FRAGMENTO DE ORIGEN:
Las crónicas de los excesos más fastuosos circulan en torno a la industria de la construcción; una industria sobre la cual el país descansó de manera desproporcionada para crecer. Mientras las construcciones amenazaban cada centímetro cuadrado de espacio verde, el espejismo de la opulencia empezó a impregnar por primera vez la gran imaginación irlandesa con un puro materialismo marxista a la antigua.
Hay una historia de una transacción inmobiliaria, en Dublín, que reporta a su inversor un beneficio de un millón de euros por mes. La imagen de un techo de vidrio, en lo de un magnate de la capital, que se baja hasta cubrir la piscina y transformarse en pista de baile. Y también hay otros relatos, como el del famoso jugador de snooker invitado a bautizar una nueva mesa de billar o las estrellas internacionales que se traían en avión para presentarse en recepciones privadas.
Todos los domingos puede leerse y releerse el informe de los ágapes de la profesión. La descripción de la cena de una de las personalidades más prósperas de la industria irlandesa de la construcción en un gran restaurant parisino, acompañado de algunos amigos. Su mujer señala súbitamente la cartera haute couture de una de las invitadas, deja la mesa y se precipita hacia la boutique de al lado, donde, por la cifra de 2.000 euros, se compra la misma cartera Valentino y vuelve a tiempo para el postre.

LISTA DE TAREAS:
#1 Cita sin cambios las líneas de las entradas que comienzan en la que contiene "3. Set up the" y siguen hasta la que contiene "system bit file.", ambas incluidas.
#2 Prosigue el fragmento sobre los excesos de la construcción en Irlanda a partir de su última oración.

DATOS DEL EJERCICIO:
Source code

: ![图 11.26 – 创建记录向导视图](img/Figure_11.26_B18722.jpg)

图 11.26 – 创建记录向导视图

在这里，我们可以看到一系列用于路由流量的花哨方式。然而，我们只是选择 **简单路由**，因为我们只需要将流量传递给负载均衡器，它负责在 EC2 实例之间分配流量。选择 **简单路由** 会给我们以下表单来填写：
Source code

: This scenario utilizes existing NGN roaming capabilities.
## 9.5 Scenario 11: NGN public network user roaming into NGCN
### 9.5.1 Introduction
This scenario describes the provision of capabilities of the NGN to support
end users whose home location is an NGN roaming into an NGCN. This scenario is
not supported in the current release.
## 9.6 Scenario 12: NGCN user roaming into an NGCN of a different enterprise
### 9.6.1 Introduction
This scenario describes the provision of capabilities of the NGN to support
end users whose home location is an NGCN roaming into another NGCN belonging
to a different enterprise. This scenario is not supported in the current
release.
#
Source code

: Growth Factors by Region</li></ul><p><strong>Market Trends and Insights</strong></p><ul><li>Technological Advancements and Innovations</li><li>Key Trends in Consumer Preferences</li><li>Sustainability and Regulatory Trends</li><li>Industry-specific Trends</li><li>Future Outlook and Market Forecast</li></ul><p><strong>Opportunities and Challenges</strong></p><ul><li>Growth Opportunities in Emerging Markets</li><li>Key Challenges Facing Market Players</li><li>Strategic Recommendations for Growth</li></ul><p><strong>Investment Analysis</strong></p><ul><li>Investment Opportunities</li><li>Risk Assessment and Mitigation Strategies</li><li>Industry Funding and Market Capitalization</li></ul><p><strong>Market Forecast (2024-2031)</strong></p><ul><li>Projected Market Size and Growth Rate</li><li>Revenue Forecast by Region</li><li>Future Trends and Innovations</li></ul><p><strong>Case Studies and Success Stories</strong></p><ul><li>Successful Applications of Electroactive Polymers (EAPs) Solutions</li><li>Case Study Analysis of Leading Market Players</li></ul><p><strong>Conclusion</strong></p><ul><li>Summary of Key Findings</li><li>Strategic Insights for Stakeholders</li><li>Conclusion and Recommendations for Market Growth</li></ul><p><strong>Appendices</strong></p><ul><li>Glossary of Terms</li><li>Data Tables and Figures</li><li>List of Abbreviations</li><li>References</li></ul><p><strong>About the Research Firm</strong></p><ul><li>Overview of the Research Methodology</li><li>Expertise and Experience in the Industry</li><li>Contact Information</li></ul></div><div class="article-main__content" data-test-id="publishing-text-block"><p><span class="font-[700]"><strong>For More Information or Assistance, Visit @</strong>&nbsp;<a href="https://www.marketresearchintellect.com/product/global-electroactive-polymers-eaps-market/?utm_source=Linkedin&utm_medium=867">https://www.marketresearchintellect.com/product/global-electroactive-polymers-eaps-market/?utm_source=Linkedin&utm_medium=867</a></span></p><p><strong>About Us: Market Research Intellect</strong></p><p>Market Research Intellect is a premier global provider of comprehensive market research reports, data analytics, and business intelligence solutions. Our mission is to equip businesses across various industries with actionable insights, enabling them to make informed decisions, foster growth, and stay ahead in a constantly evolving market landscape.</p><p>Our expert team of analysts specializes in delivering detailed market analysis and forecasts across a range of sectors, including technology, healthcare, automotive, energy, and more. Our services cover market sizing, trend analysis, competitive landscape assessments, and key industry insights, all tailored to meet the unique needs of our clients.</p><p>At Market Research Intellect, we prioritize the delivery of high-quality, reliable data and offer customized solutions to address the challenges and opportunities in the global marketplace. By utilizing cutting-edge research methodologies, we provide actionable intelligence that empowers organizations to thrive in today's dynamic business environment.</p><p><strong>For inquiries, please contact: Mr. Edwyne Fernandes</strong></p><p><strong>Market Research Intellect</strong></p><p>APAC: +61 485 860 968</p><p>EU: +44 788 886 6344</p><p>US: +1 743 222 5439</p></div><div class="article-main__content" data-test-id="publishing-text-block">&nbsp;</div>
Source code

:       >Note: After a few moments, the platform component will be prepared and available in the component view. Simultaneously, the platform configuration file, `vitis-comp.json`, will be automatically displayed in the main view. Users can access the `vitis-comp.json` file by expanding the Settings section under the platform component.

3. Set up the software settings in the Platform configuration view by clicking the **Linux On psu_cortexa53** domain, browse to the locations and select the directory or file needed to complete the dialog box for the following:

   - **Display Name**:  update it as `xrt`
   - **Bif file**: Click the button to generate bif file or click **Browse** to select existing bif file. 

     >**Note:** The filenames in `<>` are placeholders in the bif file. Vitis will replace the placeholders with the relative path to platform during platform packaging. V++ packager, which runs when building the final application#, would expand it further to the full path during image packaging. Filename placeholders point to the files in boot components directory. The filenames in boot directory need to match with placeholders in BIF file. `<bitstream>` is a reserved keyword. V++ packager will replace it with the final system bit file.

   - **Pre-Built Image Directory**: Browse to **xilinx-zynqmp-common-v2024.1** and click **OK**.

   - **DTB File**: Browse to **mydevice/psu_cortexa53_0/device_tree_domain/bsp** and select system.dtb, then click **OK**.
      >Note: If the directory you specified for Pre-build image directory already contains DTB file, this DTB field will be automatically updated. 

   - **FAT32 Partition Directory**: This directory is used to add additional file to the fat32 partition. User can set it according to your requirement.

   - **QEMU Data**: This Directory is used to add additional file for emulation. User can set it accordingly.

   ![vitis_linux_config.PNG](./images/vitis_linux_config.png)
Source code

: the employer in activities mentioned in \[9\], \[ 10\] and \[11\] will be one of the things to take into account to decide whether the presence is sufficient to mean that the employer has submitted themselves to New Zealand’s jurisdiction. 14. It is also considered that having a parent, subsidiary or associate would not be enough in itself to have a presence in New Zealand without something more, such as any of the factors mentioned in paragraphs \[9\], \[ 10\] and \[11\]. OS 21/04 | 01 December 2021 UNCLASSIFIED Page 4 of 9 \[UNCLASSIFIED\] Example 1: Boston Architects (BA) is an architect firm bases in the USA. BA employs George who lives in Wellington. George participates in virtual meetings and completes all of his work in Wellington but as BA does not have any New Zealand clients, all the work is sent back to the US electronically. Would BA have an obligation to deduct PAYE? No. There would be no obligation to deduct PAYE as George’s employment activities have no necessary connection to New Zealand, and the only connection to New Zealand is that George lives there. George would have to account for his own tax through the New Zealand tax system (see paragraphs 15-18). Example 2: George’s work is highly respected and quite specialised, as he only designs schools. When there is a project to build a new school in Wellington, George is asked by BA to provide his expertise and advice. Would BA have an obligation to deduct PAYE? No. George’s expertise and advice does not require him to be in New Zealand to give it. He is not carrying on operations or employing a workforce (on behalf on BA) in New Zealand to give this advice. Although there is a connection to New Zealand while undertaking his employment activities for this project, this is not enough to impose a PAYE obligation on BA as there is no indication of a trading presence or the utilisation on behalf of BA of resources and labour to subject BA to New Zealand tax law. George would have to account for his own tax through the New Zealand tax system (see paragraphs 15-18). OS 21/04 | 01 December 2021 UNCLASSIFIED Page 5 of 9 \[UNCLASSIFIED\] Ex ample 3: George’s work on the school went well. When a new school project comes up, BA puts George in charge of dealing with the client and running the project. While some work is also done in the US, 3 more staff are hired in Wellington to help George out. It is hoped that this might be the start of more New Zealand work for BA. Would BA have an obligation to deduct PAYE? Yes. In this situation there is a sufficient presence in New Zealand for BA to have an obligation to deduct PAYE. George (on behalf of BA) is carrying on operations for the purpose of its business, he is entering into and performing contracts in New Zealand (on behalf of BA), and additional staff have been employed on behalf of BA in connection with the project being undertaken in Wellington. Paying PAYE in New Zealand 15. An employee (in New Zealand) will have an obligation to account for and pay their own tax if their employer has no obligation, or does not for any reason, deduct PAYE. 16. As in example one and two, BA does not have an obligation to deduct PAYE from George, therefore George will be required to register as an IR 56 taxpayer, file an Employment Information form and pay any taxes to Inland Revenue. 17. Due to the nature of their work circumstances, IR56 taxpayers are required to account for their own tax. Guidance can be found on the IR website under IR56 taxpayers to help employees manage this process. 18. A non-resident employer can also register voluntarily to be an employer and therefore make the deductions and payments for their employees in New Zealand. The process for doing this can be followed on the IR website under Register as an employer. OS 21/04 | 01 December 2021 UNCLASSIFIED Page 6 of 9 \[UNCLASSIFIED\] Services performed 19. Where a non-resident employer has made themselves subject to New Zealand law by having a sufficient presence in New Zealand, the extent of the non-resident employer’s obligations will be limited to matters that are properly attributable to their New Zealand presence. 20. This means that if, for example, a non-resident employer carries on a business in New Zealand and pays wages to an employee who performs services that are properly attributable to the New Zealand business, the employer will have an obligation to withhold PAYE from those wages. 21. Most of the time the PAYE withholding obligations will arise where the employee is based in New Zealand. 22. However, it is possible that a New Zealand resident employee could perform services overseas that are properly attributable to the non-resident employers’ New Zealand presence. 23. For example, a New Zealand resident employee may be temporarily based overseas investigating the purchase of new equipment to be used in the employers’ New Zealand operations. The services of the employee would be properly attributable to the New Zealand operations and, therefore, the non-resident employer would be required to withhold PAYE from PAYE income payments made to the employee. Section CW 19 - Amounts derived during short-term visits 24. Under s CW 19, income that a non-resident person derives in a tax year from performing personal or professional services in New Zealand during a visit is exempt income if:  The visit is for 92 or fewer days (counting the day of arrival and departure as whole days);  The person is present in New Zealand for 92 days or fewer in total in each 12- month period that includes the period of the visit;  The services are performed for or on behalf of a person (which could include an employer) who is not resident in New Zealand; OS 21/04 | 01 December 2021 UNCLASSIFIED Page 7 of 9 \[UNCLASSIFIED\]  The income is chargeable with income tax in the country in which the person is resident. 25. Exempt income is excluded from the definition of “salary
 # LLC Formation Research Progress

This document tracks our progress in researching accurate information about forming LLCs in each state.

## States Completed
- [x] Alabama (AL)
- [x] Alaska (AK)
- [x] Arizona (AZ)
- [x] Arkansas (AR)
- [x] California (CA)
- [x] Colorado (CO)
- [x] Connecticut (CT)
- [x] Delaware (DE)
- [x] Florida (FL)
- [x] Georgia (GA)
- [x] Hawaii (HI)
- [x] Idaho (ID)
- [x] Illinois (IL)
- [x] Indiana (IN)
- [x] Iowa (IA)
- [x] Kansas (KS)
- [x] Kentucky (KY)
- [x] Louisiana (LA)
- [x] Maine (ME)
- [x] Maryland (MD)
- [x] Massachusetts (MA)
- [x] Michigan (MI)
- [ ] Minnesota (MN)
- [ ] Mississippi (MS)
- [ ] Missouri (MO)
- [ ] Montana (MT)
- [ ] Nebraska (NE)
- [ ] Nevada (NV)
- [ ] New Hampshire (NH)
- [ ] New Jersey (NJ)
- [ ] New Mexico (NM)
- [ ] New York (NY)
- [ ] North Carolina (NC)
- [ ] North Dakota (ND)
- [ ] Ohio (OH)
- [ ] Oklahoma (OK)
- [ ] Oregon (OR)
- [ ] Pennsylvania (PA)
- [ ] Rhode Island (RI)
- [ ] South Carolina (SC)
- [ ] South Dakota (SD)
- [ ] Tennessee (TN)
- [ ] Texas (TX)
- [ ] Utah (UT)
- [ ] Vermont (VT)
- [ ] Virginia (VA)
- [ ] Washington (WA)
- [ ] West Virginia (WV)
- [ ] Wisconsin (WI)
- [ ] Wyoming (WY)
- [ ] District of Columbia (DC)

RESULTADOS POR TAREA:
#1
3. Set up the software settings in the Platform configuration view by clicking the **Linux On psu_cortexa53** domain, browse to the locations and select the directory or file needed to complete the dialog box for the following:

   - **Display Name**:  update it as `xrt`
   - **Bif file**: Click the button to generate bif file or click **Browse** to select existing bif file. 

     >**Note:** The filenames in `<>` are placeholders in the bif file. Vitis will replace the placeholders with the relative path to platform during platform packaging. V++ packager, which runs when building the final application#, would expand it further to the full path during image packaging. Filename placeholders point to the files in boot components directory. The filenames in boot directory need to match with placeholders in BIF file. `<bitstream>` is a reserved keyword. V++ packager will replace it with the final system bit file.

#2
¿Por qué en Irlanda nos sorprende tanto este tipo de anécdotas? ¿Acaso no corresponden a los clichés de la riqueza transmitidos desde hace años por las películas estadounidenses? ¿Qué nos hace creer que los irlandeses se comportarían diferente de los poseedores de las demás grandes fortunas del planeta?
La rapidez con la cual copian los códigos del éxito, el ardor con que se entierra el sentimiento de inferioridad que engendra el recuerdo de las hambrunas pasadas o se transforma nuestra imaginación en bienes materiales. La rapidez, también, con la cual volvimos a caer en tierra tras ese breve episodio en el aire.
La visión de esos terrenos loteados, vacíos e inacabados. La idea de todo el dinero dilapidado en maquillaje y accesorios, de las ocasiones perdidas. La entrega al alcohol y la droga. La perspectiva de ver de nuevo cómo los emigrantes abandonan Irlanda por los hipotéticos empleos en Canadá o en Australia.
Pero, mucho más que todo eso, el hecho de que esos relatos de lujosos caprichos no encajan con la historia que trazamos en torno a nuestra identidad. Son incompatibles con el mito de la “irlandidad” que desarrollamos a lo largo de los siglos y al cual nos seguimos aferrando.
Lo que a menudo oímos decir, hoy en día, es que la generación joven, que creció en una época relativamente próspera y estable y que no conoció las épocas de vacas flacas, no tiene la aptitud para imaginar una salida. Está tan condicionada por el recuerdo de la despreocupación y la prodigalidad que es incapaz de acusar el golpe de la frugalidad.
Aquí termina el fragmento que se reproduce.